И тогда, при свечах, произошло еженощное соитие, деяние, описанию не поддающееся.
— Что значит развлекаться?
— Что?
— Это значит притворяться Шехерезадой.
— Лили, ты все время забываешь, какой я гордый. Мэтью Арнольд[9]. «Все лучшее из слов и мыслей». Ф.-Р. Ливис[10]. «Ощутил жизнь во всей ее созидательной мощи». К тому же она для меня слишком высокая. Не мой тип. Ты, Лили, мой тип.
— М-м. Ты не такой гордый, как раньше был. Ничего похожего.
— Нет, такой… Все дело в ее характере. Она милая, добрая, веселая, умная. И хорошая. Вот это действительно отталкивает.
— Знаю. Тошнит от такого. И потом, она выросла чуть ли не на фут. — Лили успела проснуться полностью и говорила с возмущением. — Причем почти все ушло в шею!
— Да, шея нехилая.
Лили уже много раз высказывалась по поводу Шехерезады и ее шеи. Она сравнивала подругу с лебедем, а иногда — в зависимости от настроения — со страусом (а один раз — с жирафом).
— В прошлом году она была… — сказала Лили. — Что вообще произошло с Шехерезадой?
Однажды утром Шехерезада проснулась, стряхнула беспокойные сновидения и обнаружила, что, лежа в постели, превратилась в… Конечно, в знаменитом рассказе Грегор Замза[11] (произн.!) преобразился в «страшное насекомое», или, по-другому, в «гигантского жука», или, по-другому — и это, по твердому мнению Кита, был лучший из переводов, — в «чудовищного таракана». В случае Шехерезады превращение было чудесным вознесением. Однако остановиться на соответствующем животном Кит не мог. Лань, дельфин, снежный леопард, крылатый конь, райская птица…

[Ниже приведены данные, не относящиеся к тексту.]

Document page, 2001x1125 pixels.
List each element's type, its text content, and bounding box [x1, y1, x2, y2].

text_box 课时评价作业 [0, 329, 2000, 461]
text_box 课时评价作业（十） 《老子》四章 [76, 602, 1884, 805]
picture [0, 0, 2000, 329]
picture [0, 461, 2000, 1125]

Но сначала — прошлое. Лили с Китом расстались, потому что Лили хотела вести себя как парень. В том-то и заключалась суть дела: девушки, ведущие себя как парни, — такое настроение начинало охватывать массы, и Лили хотелось попробовать. В общем, они впервые серьезно поругались (ссора, как ни смешно, произошла из-за религии), и Лили объявила «пробное расставание». Слова налетели на него, встряхнув, подобно волне сжатого воздуха; он знал, что такие пробы почти всегда оканчивались полным успехом. Два дня он, всерьез опечаленный, провел в своей ужасной комнате в ужасной квартире в Эрлс-корте; два дня он был в отчаянии, потом позвонил ей, и они встретились, и были пролиты слезы — по обе стороны столика в кафе. Она сказала, что ему надо вести себя как существо развитое.
— Почему все лучшее достается ребятам? — С этими словами Лили высморкалась в бумажную салфетку. — Ты и я — мы с тобой анахронизмы. Мы как влюбленные с детства. Нам надо было познакомиться на десять лет позже. Мы слишком молоды для моногамии. Или для той же любви.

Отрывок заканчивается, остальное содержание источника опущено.